Bien sûr, Maxime Coton ne fait qu’effleurer la réalité du travail ouvrier. Il y a son point de vue, ses gestes équivoques - gestes d’auteur - tout à la fois personnels et neutres, il y a la caméra qui récolte les regards et les confronte aux images, le micro qui rassemble voix et bruits laissant peu d’espace aux silences. C’est la réalité que le film construit, intime, poétique, la seule qui importe. Dans des termes assez semblables, l’ensemble Skênê s’intéresse à l’environnement sonore d’un chantier naval et, en particulier, aux opérations de rivetage qui s’y déroulent. Le disque présente un paysage sonore dans lequel le rivet fait fonction de marqueur. Il est, avec le sonneur, le centre du document, comme le père du Geste ordinaire : point de départ et fondement d’une attention, d’une curiosité affectueuse. Sans doute son travail est-il minutieusement décrit, mais ce que l’on entend donne l’impression d’être insaisissable, de se propager dans l’air, dans la mer… Comme l’usine, le chantier conserve son mystère à l’oreille des profanes. Les bruits enregistrés reçoivent en supplément un habillage instrumental, et les séquences sont entrecoupées de prises de parole, de témoignages, allusions faites à la dureté physique du travail, à la solidarité entre gens du métier ou aux revendications sociales.

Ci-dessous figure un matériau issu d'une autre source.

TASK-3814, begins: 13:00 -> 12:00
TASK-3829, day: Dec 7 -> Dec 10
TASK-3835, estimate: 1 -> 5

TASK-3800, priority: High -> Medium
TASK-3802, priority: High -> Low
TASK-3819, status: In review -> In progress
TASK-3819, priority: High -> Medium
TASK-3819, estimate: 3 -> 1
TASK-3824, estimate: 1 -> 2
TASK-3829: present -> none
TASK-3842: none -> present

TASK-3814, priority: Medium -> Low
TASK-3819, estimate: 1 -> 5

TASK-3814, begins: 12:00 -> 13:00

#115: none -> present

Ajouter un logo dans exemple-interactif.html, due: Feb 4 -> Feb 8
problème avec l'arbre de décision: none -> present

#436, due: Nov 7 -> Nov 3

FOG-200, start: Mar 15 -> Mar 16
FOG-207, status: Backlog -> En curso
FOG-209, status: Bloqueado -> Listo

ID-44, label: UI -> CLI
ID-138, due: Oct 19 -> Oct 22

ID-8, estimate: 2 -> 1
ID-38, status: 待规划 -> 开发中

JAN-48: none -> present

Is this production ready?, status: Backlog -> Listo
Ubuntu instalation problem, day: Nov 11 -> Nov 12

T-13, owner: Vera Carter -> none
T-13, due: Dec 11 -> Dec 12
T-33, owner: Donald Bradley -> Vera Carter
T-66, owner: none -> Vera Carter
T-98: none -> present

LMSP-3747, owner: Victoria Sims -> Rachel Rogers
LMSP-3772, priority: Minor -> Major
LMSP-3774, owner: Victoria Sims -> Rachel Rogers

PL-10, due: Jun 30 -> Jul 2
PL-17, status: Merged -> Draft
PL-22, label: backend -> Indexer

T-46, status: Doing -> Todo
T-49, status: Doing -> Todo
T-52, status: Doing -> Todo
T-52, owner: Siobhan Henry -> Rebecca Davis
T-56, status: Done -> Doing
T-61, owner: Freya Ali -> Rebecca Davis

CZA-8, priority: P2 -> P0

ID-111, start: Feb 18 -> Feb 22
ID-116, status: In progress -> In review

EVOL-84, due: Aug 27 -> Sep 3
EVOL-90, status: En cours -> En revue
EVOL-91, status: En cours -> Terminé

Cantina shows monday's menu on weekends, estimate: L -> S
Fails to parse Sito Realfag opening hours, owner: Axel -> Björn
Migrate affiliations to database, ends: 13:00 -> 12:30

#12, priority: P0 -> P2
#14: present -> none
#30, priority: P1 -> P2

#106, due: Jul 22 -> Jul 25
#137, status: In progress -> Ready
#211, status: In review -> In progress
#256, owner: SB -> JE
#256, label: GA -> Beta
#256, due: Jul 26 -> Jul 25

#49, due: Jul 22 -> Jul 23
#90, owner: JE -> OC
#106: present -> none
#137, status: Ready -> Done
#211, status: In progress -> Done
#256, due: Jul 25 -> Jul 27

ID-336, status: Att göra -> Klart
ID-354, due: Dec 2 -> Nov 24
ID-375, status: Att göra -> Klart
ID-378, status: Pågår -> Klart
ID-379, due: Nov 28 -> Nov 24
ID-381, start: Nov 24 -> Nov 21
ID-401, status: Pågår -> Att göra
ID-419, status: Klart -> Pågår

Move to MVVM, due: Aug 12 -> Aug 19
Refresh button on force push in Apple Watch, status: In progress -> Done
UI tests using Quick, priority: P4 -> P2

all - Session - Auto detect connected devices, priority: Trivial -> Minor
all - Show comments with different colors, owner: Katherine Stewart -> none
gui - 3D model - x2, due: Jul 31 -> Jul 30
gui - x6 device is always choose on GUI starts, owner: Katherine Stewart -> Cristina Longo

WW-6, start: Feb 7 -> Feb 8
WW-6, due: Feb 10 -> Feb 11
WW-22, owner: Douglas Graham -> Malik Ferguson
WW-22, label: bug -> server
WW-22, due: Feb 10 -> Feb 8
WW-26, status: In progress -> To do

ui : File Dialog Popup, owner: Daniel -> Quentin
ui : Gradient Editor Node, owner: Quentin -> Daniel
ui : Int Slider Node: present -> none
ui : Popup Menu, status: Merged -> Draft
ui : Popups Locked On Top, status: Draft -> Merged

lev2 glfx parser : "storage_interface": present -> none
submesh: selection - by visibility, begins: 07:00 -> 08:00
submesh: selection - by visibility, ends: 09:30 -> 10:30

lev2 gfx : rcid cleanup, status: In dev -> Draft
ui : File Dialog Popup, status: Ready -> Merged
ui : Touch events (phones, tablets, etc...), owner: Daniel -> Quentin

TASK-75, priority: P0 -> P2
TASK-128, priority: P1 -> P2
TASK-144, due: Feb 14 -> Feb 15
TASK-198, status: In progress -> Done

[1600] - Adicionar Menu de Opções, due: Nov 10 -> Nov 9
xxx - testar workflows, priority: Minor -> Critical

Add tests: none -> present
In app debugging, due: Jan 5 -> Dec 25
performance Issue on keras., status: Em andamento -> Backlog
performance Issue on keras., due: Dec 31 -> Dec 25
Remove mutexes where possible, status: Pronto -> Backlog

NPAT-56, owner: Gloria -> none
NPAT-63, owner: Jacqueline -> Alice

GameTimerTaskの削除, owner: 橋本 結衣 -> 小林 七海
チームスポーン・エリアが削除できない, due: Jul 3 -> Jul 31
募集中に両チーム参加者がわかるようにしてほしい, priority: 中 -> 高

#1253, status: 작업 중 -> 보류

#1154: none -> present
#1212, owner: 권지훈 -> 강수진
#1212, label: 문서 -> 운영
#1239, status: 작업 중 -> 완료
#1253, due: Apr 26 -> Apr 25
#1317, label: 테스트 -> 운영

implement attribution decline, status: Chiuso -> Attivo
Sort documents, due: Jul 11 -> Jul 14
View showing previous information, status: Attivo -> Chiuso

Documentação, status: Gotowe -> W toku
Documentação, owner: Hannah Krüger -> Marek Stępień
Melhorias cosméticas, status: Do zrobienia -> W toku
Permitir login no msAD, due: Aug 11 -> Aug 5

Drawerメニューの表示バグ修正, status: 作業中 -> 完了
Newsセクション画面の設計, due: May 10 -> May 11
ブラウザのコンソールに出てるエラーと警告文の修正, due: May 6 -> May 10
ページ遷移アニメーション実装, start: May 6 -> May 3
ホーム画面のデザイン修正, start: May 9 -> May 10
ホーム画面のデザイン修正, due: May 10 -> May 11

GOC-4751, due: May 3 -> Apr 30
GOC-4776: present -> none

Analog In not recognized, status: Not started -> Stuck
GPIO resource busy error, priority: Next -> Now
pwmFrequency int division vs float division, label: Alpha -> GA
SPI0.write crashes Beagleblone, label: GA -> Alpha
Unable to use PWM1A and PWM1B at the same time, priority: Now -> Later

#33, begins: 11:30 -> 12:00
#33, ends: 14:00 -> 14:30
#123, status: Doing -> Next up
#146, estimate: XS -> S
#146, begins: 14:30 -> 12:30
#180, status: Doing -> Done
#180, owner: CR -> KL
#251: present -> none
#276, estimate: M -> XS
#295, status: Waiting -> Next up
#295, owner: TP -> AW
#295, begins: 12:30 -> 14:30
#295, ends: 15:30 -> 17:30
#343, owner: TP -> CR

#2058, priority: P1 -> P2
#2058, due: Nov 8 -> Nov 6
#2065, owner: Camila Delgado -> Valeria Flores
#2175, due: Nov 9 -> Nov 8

Les différents éléments se fondent les uns dans les autres, s’organisent en un ensemble un peu fl ou, sans dissonance : c’est la « musique des chantiers » : « ni un reportage, ni un documentaire, pas non plus un exercice de style compassionnel sur une époque et des métiers aujourd’hui disparus, mais bien plus un libre collage d’impressions, une écoute et un regard orientés, un usinage de mémoires sonores et visuelles. »
Impressions, écoute et regard orientés : ces termes définissent aussi bien le Geste ordinaire. La limite de ses documents est leur sensibilité, ce qui, après tout, est peut-être moins limite qu’expansion infinie.